Polynomial TransformationPolynomial CoefficientsComplexity Analysis
Polynomial Transformation
When working with polynomials like \(g(X, Y)\) and \(h(X, Y)\), it's often useful to transform them into a different form to simplify operations such as multiplication. This exercise involves transforming these bivariate polynomials into univariate polynomials \(\tilde{g}(X)\) and \(\tilde{h}(X)\).
This process, known as polynomial transformation, involves substituting each term of the polynomial with a power of \(X\). The transformation is defined by:\[ \tilde{g}(X) = \sum_{i=0}^{m-1} g_{i} X^{ti} \text{ and } \tilde{h}(X) = \sum_{i=0}^{m-1} h_{i} X^{ti} \]

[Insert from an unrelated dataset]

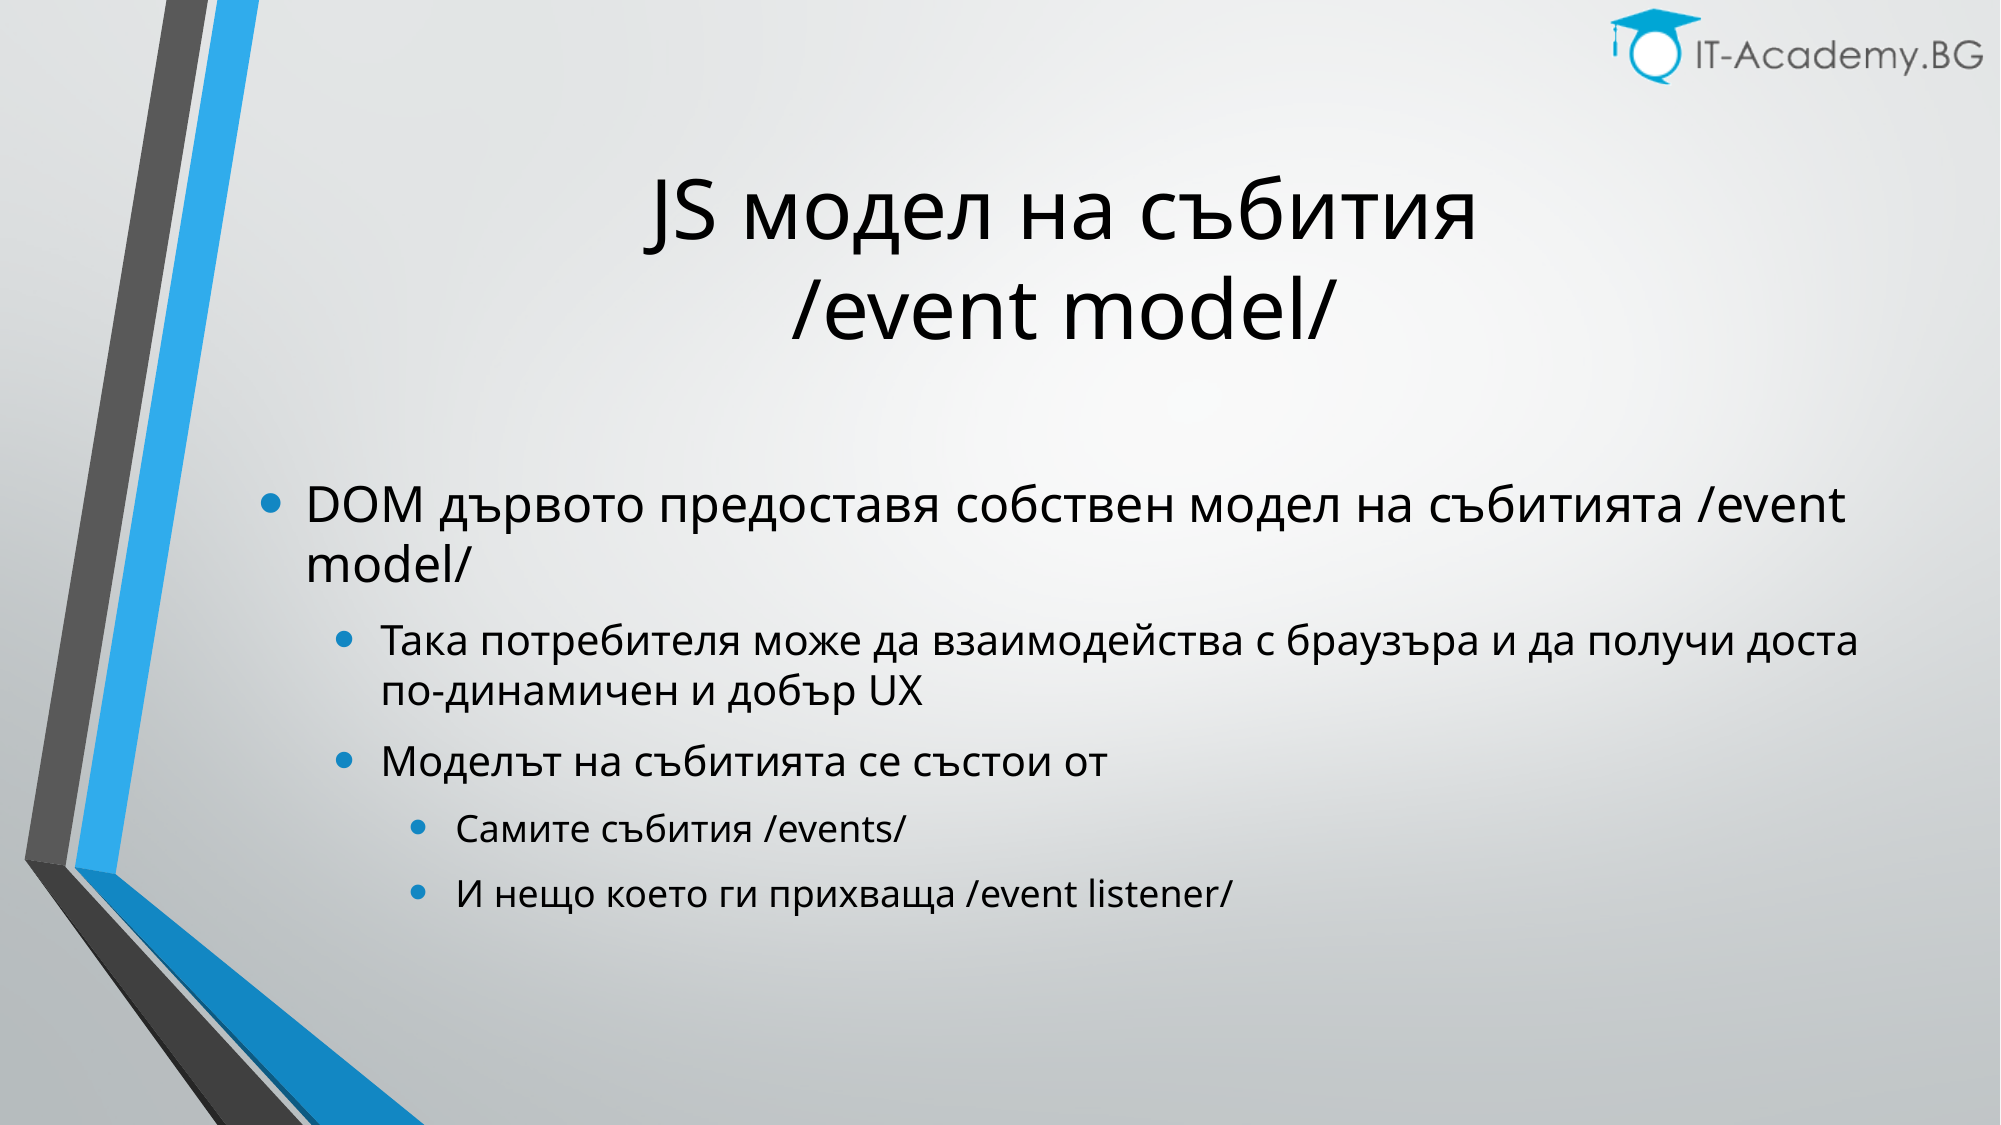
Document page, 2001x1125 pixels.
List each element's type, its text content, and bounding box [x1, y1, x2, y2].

Here, each \(g_i\) and \(h_i\) are polynomials in \(X\), and \(t\) is chosen such that all terms have unique powers. In our case, \(t\) is taken as \(k + 1\), ensuring that the powers of \(X\) do not overlap. This transformation effectively simplifies the multiplication process by allowing us to use efficient univariate multiplication algorithms.
Polynomial Coefficients
After transforming and multiplying the polynomials, the next step is to extract the coefficients of the resulting polynomial, \(\tilde{f}(X)\). This polynomial, \(\tilde{f}(X)\), is a product of two transformed polynomials \(\tilde{g}(X)\) and \(\tilde{h}(X)\).
It's important to "read off" or interpret these coefficients correctly to express the product in its original two-variable form, \(f(X, Y)\). The result of the polynomial product \(\tilde{f}(X)\) can be written as\[ \tilde{f}(X)=\sum_{i=0}^{m-1} \left(\sum_{j=0}^{m-1} f_{j}X^{(k+1)j}\right) X^{(k+1)i} = \sum_{i=0}^{m-1} \sum_{j=0}^{m-1} f_{i+j} X^{(k+1)(i+j)} \]
By analyzing the resulting powers and coefficients of \(\tilde{f}(X)\), it's possible to determine the coefficients \(f_i\) associated with \(Y^i\) in the original polynomial representation \(f(X, Y)\). This requires careful comparison of terms to ensure accurate reconstruction of the polynomial in its initial form.
Complexity Analysis
Understanding the complexity of algorithms is crucial for assessing their efficiency. In the context of polynomial multiplication, complexity analysis focuses on the number of operations needed to achieve specific transformations and products.
The transformed polynomials \(\tilde{g}(X)\) and \(\tilde{h}(X)\) require \(O(m)\) multiplications for constructing terms from \(g_i\) and \(h_i\). After transforming, the most computationally expensive step is the multiplication of these transformed polynomials. Using efficient polynomial multiplication algorithms, like Karatsuba or Fast Fourier Transform (FFT) methods, this can be performed in \(O(M(km))\) operations. Here, \(M(km)\) represents the number of operations required to multiply two polynomials of degree \(km\).
Finally, extracting coefficients from \(\tilde{f}(X)\) involves \(O(km)\) operations, which are relatively easy compared to the multiplication itself. Thus, the overall complexity of this polynomial multiplication approach is dominated by the multiplication step, making it \(O(M(km))\). This efficient complexity ensures that the method is optimal for handling large degree polynomials.